PROMPT> Pictures in the data must not be copied, but everything else should be output exactly.

INPUT DATA>
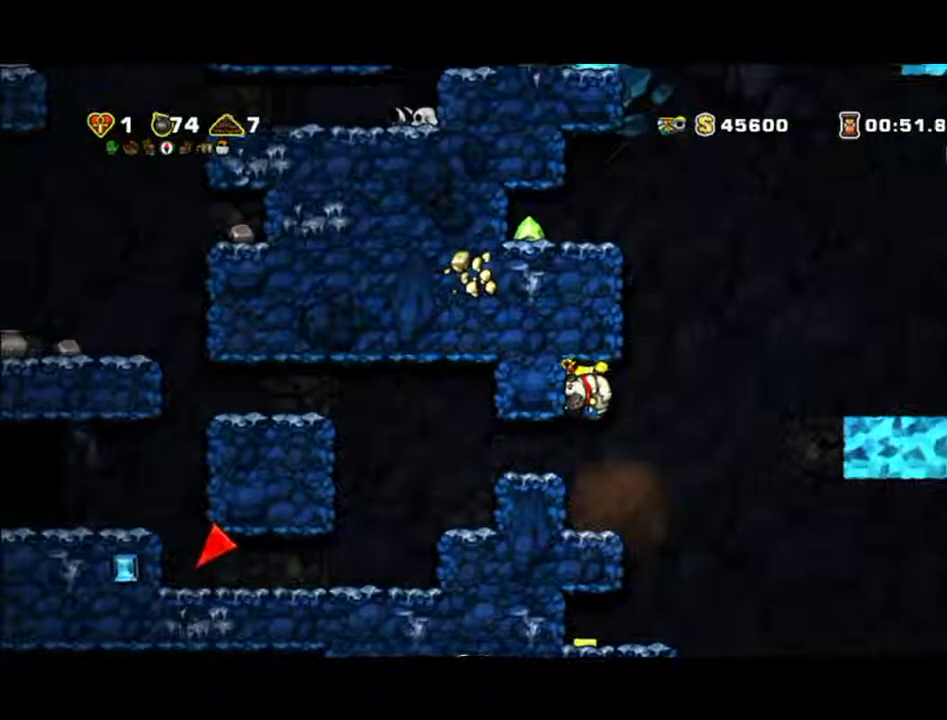
{"buttons": [], "left_stick": "right", "events": [[33, "left_stick", "down-right"], [133, "left_stick", "right"]]}
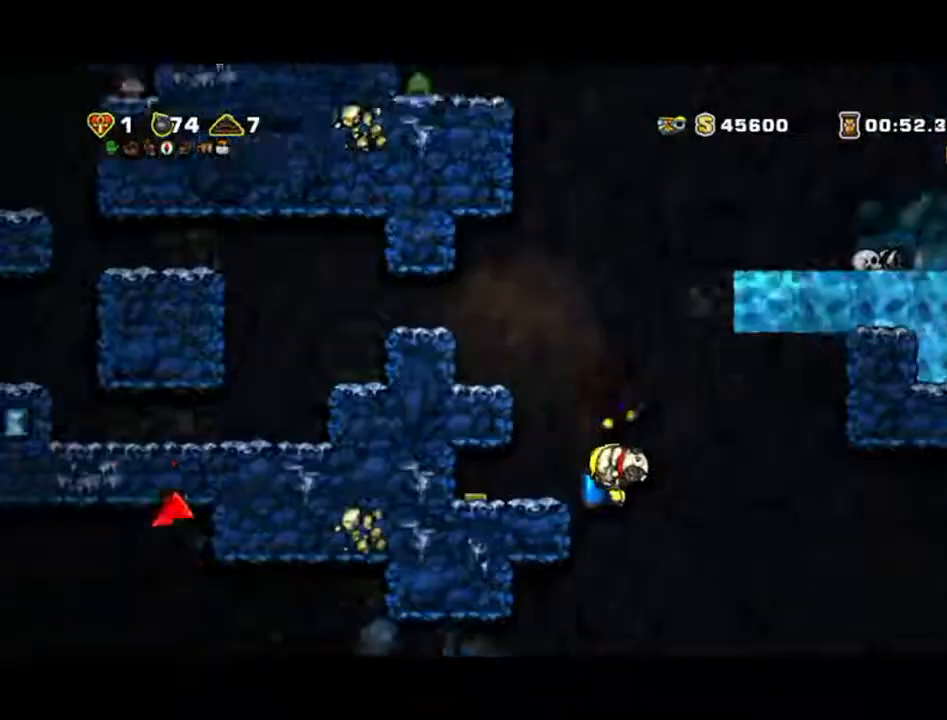
{"buttons": [], "left_stick": "center", "events": [[233, "left_stick", "center"]]}
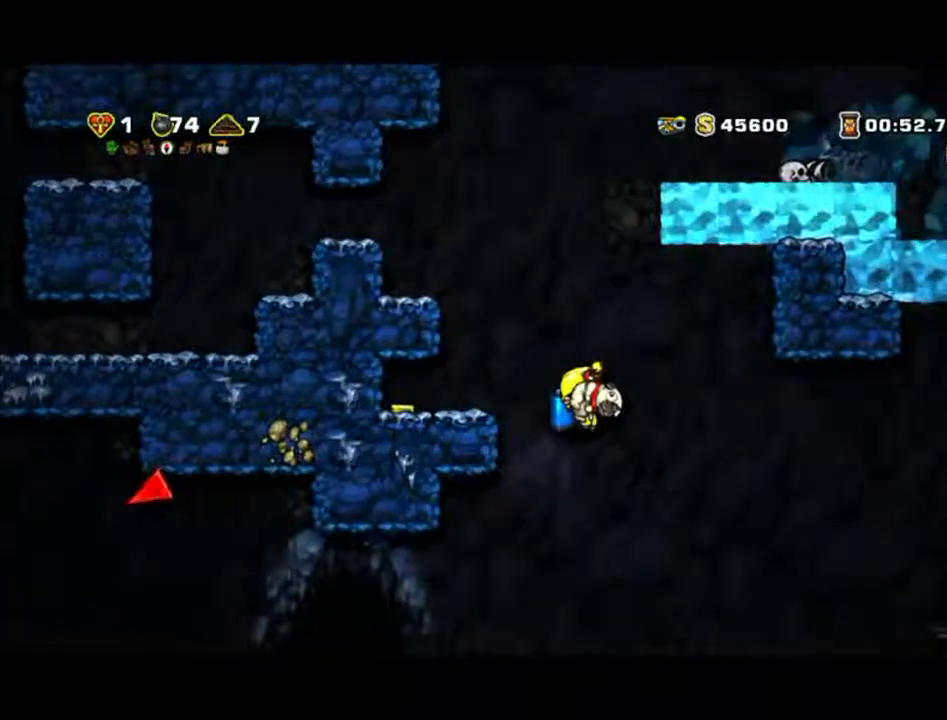
{"buttons": [], "left_stick": "left", "events": [[100, "left_stick", "left"], [300, "A", "down"], [400, "A", "up"]]}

ANSWER BOX>
{"buttons": [], "left_stick": "right", "events": [[33, "left_stick", "down-right"], [133, "left_stick", "right"]]}
{"buttons": [], "left_stick": "center", "events": [[233, "left_stick", "center"]]}
{"buttons": [], "left_stick": "left", "events": [[100, "left_stick", "left"], [300, "A", "down"], [400, "A", "up"]]}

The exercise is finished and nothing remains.